Anbau hinten alle privaten Bereich: Kinderzimmer, Elternschlafzimmer und Bad
Anbau vorne dann die Küche.

Schaffe ich mir nur eine Baustelle hinten oder doch zwei? Zwei werden natürlich auch wieder mit Mehrkosten verbunden sein.
Grundriss eines Wohnhauses mit Zimmern, Bad, Wohnen, Küche, Terrasse und Garten
LisaBau23.08.25 15:14
Teimo1988 schrieb:

Ich würde mich auch damit beschäftigen, wie man das praktisch dann nacher durch führt bzw. umsetzt.

Danke für den Denkanstoß, auf jeden Fall wichtig. Ich hatte hier jetzt aber geplant, den bestand (bis auf Küche) soweit zu belassen. Wir könnten dann hier während des Anbaus soweit „normal“ wohnen.
LisaBau23.08.25 15:20
ypg schrieb:

Das ist fein!
Gilt aber nicht für mich, da ich meine Zeit auch mit Skizzen verbrauche. Und da muss ich halt abwägen und lehne Luftschlossgedanken ab.
Ich habe auch keine Lust auf elendlange Diskussionen und Brainstorming, die sich nur auf Vermutungen stützen (nur weil der Fragesteller nicht die Nachfragen beantwortet)
Und wir haben hier anscheinend nicht nur eine Budgetgrenze, sondern ja auch offensichtlich die Grenze der Grundflächenzahl.
Nur funktioniert ein Austausch so halt nicht.
Wollte hier niemanden warten lassen und bitte um Entschuldigung. Freue mich wirklich sehr über den Austausch!

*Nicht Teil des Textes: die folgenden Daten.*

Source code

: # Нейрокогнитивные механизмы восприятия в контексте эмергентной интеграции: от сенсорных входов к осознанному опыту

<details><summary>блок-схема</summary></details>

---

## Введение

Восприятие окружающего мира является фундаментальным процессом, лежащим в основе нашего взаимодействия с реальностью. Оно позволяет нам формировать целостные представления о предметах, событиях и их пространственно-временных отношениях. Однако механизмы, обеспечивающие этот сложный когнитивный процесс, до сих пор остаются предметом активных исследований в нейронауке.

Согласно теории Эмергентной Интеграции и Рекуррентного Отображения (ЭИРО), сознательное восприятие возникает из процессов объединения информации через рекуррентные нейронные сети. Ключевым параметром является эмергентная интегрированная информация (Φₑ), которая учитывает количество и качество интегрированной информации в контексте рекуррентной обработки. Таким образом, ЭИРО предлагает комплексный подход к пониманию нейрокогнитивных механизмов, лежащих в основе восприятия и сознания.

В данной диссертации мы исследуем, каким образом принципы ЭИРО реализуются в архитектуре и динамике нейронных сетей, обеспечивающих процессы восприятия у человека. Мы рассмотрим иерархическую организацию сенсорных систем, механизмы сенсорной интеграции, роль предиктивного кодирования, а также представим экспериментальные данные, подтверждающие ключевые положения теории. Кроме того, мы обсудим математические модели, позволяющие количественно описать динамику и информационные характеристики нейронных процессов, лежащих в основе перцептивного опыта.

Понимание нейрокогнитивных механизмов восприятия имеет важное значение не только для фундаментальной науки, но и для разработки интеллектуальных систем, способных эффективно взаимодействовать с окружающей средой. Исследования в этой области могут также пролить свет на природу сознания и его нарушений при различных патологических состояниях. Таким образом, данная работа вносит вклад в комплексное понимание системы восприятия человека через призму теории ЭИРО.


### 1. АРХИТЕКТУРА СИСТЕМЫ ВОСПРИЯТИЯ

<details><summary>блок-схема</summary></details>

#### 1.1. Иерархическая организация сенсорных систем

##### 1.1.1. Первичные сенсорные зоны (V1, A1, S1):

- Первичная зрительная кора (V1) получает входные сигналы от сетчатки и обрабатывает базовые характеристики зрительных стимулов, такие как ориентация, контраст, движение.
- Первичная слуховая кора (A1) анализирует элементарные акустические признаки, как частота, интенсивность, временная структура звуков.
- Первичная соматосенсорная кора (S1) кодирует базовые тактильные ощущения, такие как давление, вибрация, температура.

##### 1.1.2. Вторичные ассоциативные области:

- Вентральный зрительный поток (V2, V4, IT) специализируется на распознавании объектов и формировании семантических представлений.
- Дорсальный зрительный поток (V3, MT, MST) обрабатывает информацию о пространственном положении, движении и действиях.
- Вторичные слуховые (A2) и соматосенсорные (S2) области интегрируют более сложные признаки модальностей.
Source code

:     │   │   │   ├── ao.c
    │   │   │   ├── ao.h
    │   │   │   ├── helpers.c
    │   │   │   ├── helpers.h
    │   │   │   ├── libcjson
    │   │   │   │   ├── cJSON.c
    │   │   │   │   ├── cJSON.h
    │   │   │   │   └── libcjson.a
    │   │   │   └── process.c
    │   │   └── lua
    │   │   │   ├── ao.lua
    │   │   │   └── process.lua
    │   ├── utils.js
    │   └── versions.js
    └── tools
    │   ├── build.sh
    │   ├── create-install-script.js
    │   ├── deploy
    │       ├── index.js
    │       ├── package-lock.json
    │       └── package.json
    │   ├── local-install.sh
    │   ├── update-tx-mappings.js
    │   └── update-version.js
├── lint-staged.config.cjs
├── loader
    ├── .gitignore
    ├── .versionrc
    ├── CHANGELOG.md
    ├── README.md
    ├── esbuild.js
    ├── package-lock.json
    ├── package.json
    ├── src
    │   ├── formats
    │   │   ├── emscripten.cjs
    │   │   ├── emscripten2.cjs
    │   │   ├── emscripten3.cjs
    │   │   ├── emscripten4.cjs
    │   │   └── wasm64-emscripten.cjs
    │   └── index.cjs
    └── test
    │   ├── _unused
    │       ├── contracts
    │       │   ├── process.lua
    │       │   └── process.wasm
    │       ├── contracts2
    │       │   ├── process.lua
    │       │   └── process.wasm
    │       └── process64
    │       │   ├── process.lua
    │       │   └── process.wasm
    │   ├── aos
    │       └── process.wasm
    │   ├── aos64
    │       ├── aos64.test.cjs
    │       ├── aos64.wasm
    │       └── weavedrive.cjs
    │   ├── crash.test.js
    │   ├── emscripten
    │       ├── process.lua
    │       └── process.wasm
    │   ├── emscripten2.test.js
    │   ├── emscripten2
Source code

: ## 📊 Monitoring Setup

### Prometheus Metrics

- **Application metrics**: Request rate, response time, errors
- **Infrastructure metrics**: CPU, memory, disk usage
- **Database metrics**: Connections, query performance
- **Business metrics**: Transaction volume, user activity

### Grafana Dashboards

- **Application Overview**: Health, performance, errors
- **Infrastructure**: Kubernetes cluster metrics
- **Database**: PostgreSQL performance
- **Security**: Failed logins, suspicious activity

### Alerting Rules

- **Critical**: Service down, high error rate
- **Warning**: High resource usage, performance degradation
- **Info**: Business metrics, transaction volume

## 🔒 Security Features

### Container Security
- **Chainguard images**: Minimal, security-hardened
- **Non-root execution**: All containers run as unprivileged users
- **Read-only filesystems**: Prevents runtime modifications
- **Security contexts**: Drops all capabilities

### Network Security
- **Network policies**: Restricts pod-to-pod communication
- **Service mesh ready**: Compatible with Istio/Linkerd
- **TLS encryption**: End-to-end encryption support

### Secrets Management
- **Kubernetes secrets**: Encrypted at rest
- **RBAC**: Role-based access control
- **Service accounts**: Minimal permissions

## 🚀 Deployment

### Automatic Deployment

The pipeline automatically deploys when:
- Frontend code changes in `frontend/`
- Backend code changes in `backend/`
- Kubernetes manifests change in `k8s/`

Das Budget liegt bei 200.000 €. Aus anderen Projekten kann ich sagen, dass damit ein Anbau mit bis zu 100 m2 möglich ist, da wir auch viel in Eigenleistung machen.
Ich rechne mit ca. 200 m2 Grundflächenzahl die wir bebauen dürfen. Ich würde gerne eine genauere Zahl angeben, aber das ist bisher nicht möglich.

Die private Grünfläche ist auf dem Bebauungsplan eingezeichnet, auf Nachfrage bei der Gemeinde, ob mir bessere Unterlagen und genaue Zahlenangaben zur Verfügung gestellt werden können, damit ich die Grundflächenzahl genau berechnen kann, wurde mir nur der Bebauungsplan zugesandt. Aus der Nachbarschaft weiß ich, dass es da eher so läuft a la „der Bürgermeister setzt Lineal und Stift an und das wird schon“. Ich bin in dem Fall mit 200 m2 auf jeden Fall auf der sicheren Seite.